Like the Knights, the Populists were on a crusade to eliminate sin. But their political ideas also “drew from the movement’s roots in native radicalism, in a secular rhetoric of ‘equal rights’ and ‘anti-monopoly.’” And the main weapon Populists aimed to use was political power—enough power to make sure that their policies were enacted through government legislation, regulation, and strict enforcement.
Like most historians, Trachtenberg traces the decline of the Populists to their fateful decision, in1896, to join with the Democrats in making William Jennings Bryan their joint candidate for president. Bryan ran three times for the top job and lost all three times. Today, on the left, he’s most remembered as the evangelical Christian zealot who decried the teaching of evolution in the 1924 Scopes trial. But the infamous trial came near the end of his long life.
For most of that life he, more than any other American, carried the banner of radical reform in the name of God. It’s worth reading the details in Michael Kazin’s recent biography of Bryan. Kazin, a leading authority on Populism and an important progressive intellectual in his own right, makes it clear that in the late 19th century, and on into the early 20th, millions of evangelical Protestants saw it as a religious duty to demand that a strong government right the economic wrongs of the corporate capitalist system. The left in that era could not have emerged as a significant force without the tremendous boost it got from evangelical faith.
All this history should be more than mere curiosity to us. The Knights of Labor, the Populists, and the Bryanites were in many ways the forerunner of today’s progressive left. Their fusion of evangelical Christianity and strong progressive government holds lessons for, and poses questions to, progressives today.

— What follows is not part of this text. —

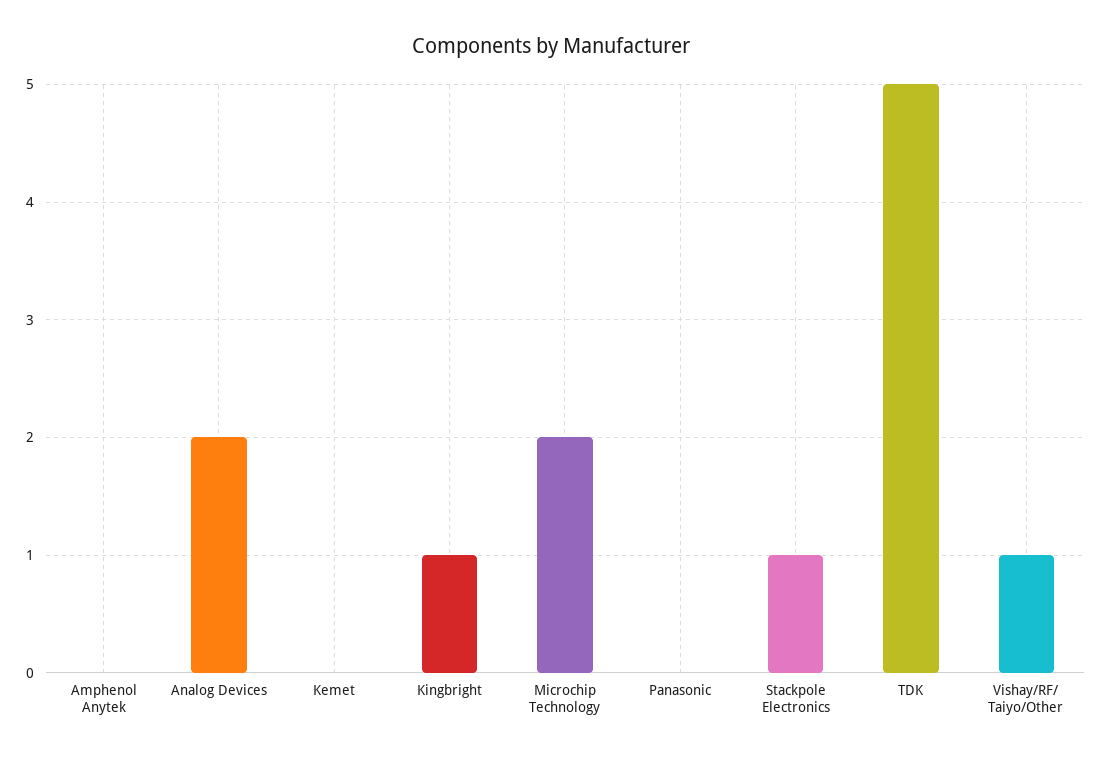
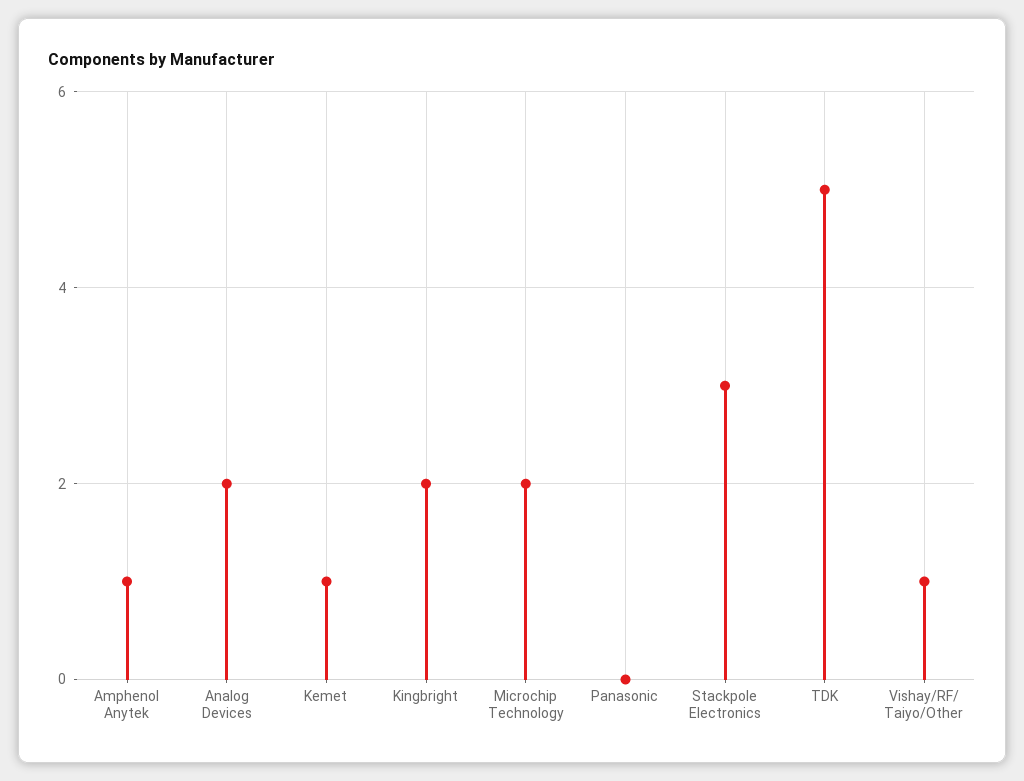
Amphenol Anytek: 0 -> 1
Kemet: 0 -> 1
Kingbright: 1 -> 2
Stackpole Electronics: 1 -> 3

The Republican Party may or may not be cracking up. Cracks in the GOP alliance don’t necessarily mean any advantage for progressives, of course. But they are windows of opportunity, if the left knows how to take advantage of them. It’s all a question of strategy.
A smart first step for progressives is to do whatever we can to widen those cracks. It’s the religious right, long the progressive left’s favorite target, that is now the richest target of opportunity. Because politically progressive evangelical Christianity is not merely a relic of the 19th century. It’s making a comeback.
That presents left progressives with a challenge. In your struggle for justice, would you ally with people who share your commitment to greater economic equality but would like to see government ban abortion and gay marriage? Today the question may seem abstract and hypothetical. Soon enough it may become a very real issue of debate for progressive strategists, and there are bound to be good arguments on both sides.
However, everyone should be able to agree that at least progressives outside the evangelical community should begin talking to folks inside that circle who are open to hearing the progressive message. Evangelicals will have to filter the message through their own beliefs, which means phrasing it in a somewhat different language.
Smart progressives will start learning that language, figuring out how to communicate with evangelicals and discover common ground. Smart progressives will also learn how to remind evangelicals, gently but persuasively, of their own radical political history, which many may not know.
The main goal here should be to make the progressive tent wide enough to make room for evangelicals. Though we are far from the 19th century, evangelicals can now, as then, bring a unique kind of energy into progressive movements that can pay off. As a side benefit, moving evangelicals to the left will also widen the cracks in the shaky conservative alliance and hasten the day when it can no longer hold itself together.